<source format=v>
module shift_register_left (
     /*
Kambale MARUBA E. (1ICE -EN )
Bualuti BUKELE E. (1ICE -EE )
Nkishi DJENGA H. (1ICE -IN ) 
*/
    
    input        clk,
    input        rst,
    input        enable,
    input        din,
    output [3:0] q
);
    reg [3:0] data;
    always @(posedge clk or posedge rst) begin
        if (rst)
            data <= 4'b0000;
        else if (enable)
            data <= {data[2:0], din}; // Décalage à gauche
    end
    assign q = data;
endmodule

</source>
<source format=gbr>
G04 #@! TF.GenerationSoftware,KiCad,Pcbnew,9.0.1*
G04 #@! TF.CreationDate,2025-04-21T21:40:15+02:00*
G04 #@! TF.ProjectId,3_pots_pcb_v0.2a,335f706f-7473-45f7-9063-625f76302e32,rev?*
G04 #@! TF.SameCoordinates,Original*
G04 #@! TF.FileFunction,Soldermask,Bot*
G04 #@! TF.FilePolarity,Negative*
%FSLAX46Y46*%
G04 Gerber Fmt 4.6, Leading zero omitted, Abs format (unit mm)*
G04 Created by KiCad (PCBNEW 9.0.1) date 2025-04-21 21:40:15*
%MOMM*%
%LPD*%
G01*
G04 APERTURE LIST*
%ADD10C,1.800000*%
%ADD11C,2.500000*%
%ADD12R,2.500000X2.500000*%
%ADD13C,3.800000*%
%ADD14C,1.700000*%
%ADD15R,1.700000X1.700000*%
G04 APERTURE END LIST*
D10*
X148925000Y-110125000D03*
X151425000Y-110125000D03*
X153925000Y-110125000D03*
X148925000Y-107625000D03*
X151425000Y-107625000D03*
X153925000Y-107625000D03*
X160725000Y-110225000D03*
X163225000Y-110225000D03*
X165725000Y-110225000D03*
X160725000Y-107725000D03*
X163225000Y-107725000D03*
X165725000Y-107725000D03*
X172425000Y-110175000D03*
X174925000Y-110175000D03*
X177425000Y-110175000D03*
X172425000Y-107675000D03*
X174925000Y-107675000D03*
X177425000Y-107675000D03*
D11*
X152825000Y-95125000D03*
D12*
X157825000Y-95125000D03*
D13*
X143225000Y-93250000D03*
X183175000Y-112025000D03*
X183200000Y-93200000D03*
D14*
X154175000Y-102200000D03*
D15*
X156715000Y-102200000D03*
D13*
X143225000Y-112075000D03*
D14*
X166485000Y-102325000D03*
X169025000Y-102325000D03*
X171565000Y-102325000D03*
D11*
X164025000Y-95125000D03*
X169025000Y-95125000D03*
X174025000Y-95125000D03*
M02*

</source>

==

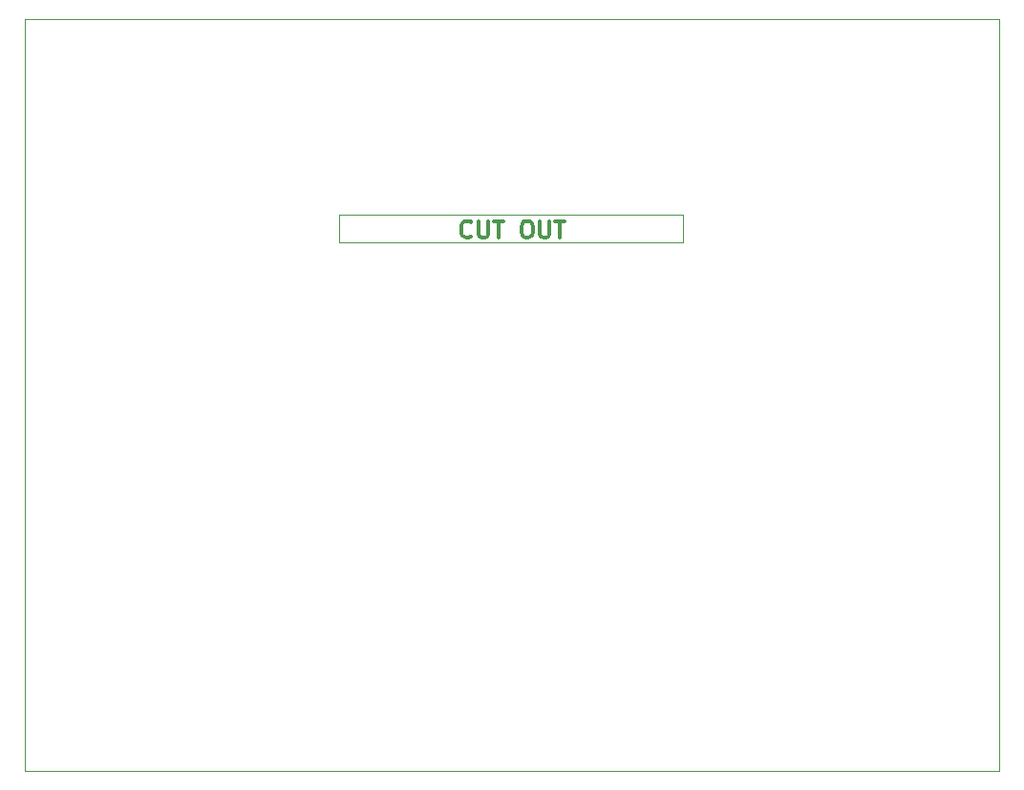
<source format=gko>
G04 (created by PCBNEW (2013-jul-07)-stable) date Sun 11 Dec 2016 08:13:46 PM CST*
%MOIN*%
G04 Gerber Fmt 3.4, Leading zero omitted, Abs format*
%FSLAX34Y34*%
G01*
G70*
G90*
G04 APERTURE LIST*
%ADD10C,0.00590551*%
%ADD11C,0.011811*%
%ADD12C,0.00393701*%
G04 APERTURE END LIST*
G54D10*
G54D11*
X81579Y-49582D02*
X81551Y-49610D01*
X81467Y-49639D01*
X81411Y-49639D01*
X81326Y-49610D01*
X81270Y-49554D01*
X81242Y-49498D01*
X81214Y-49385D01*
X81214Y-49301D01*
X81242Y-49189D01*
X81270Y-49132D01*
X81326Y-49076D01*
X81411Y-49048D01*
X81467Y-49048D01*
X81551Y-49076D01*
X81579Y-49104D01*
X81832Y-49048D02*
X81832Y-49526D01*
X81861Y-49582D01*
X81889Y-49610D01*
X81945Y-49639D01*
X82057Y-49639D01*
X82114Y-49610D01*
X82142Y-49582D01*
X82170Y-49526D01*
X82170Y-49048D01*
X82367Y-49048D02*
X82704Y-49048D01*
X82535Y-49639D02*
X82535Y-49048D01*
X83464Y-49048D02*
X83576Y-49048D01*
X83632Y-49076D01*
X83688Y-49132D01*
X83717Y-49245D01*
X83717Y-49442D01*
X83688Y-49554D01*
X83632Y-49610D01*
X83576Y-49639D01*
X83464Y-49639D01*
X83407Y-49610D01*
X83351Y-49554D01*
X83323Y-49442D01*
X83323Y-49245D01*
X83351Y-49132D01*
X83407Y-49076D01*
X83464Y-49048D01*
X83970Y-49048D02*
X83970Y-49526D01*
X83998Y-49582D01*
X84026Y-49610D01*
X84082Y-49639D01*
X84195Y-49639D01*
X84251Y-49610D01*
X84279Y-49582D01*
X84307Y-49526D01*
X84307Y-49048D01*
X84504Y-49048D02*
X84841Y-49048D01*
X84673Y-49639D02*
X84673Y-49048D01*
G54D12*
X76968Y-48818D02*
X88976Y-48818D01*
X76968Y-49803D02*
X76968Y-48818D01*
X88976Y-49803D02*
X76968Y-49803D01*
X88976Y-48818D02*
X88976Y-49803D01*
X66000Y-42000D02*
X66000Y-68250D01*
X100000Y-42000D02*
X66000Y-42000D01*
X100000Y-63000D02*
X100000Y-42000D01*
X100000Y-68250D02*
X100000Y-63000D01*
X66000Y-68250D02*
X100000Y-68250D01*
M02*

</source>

Prompt: Could you work out how many lines above contain the string "data"? Only the number should be given.

Task result: 4